Ueli Maurer conseiller fédéral (2009-2022)
Quand le conseiller fédéral PBD (ex-UDC) Samuel Schmid annonce sa démission en novembre 2008, les démocrates du centre sautent sur l'occasion pour reprendre un siège au Conseil fédéral. Ils lancent dans la course le ministre déchu Christoph Blocher et... Ueli Maurer. L'ancien président de l'UDC est finalement choisi par l'Assemblée fédérale le 10 décembre 2008 au terme d'une élection haletante. Il obtient la majorité absolue au troisième tour de scrutin, devançant son collègue de parti thurgovien Hansjörg Walter d'une seule voix.
Ueli Maurer succède à Samuel Schmid à la tête du Département fédéral de la défense (DDPS) le 1er janvier 2009, promettant de faire de l'armée suisse "la meilleure armée du monde". Il ne ménage pas ses efforts et remporte un net succès lors de la votation sur l'initiative demandant l'abrogation du service militaire obligatoire en été 2013, balayée par près de trois Suisses sur quatre. Mais son règne est surtout marqué par la déconvenue de l'avion de chasse Gripen, rejeté dans les urnes en mai 2014.

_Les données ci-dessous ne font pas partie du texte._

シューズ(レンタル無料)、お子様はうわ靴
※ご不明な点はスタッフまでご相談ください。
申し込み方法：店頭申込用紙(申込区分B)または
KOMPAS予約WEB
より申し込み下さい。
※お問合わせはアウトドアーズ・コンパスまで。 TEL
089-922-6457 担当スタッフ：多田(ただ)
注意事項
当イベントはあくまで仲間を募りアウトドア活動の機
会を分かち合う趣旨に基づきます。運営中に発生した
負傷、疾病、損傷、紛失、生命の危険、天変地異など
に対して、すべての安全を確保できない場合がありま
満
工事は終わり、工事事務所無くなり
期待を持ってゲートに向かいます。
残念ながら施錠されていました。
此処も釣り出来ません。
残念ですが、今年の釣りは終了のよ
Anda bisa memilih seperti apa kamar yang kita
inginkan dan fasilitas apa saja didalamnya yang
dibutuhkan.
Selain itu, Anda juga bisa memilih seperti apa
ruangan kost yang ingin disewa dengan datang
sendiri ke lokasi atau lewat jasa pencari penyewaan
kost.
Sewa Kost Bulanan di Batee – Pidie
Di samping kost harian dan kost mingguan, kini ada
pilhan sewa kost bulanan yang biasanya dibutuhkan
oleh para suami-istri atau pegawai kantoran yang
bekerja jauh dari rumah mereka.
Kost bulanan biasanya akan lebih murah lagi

Ueli Maurer profite du départ d'Eveline Widmer-Schlumpf pour changer de département et prendre les rênes des Finances au début 2016. Il s'y montre plus à l'aise mais, comme à la Défense, il y connaît aussi des déboires. Ainsi le rejet, en février 2017, de la troisième réforme de la fiscalité des entreprises (RIEIII), projet phare du gouvernement. Deux ans plus tard, le oui au projet Réforme de la fiscalité et financement de l'AVS (RFFA), né sur les cendres de la RIEIII, vient toutefois redorer son blason.

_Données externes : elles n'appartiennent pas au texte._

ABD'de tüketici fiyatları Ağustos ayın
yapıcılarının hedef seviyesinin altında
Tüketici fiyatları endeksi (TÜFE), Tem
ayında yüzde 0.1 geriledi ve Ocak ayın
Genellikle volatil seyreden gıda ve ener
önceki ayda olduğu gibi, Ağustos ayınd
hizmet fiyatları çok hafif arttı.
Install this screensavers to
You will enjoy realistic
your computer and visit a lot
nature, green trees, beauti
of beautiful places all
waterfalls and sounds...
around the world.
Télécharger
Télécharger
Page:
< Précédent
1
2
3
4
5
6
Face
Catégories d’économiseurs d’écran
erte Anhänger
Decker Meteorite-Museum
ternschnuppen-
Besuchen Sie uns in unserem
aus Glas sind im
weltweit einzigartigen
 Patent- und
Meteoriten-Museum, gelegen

En tant que grand argentier, Ueli Maurer poursuit la politique de contrôle des dépenses et de désendettement menée par ses prédécesseurs Eveline Widmer-Schlumpf et Hans-Rudolf Merz. Seule la crise du coronavirus, qui marque ses dernières années de règne, a raison de cette stricte discipline budgétaire et fait passer les comptes de la Confédération dans le rouge. Durant la pandémie, il se démarque en outre plusieurs fois de ses pairs, flirtant voire dépassant allégrement les limites de la collégialité.
Ueli Maurer président de la Confédération (2013 et 2019)
En quatorze ans au Conseil fédéral, Ueli Maurer a connu deux fois l'honneur de la présidence de la Confédération. La première fois, en 2013, le Zurichois cultive son image d'homme du peuple avant tout, préférant fêter avec la population que serrer les mains des chefs d'Etat étrangers. Il implore la petite Suisse de ne pas céder face aux pressions des puissances internationales, faisant référence au mythe biblique de David contre Goliath.
Six ans plus tard, en 2019, le président Ueli Maurer change de stature et multiplie les rencontres avec les grands de ce monde: avec Xi Jinping à Pékin en avril, avec Donald Trump à Washington en mai ou encore avec Vladimir Poutine à Moscou en novembre. Certains lui reprochent toutefois un excès de cynisme, notamment lorsqu'il annonce un retour à la normale des relations avec l'Arabie saoudite à la suite de l'affaire du journaliste assassiné Khashoggi, ou son manque d'empressement à régler la question européenne.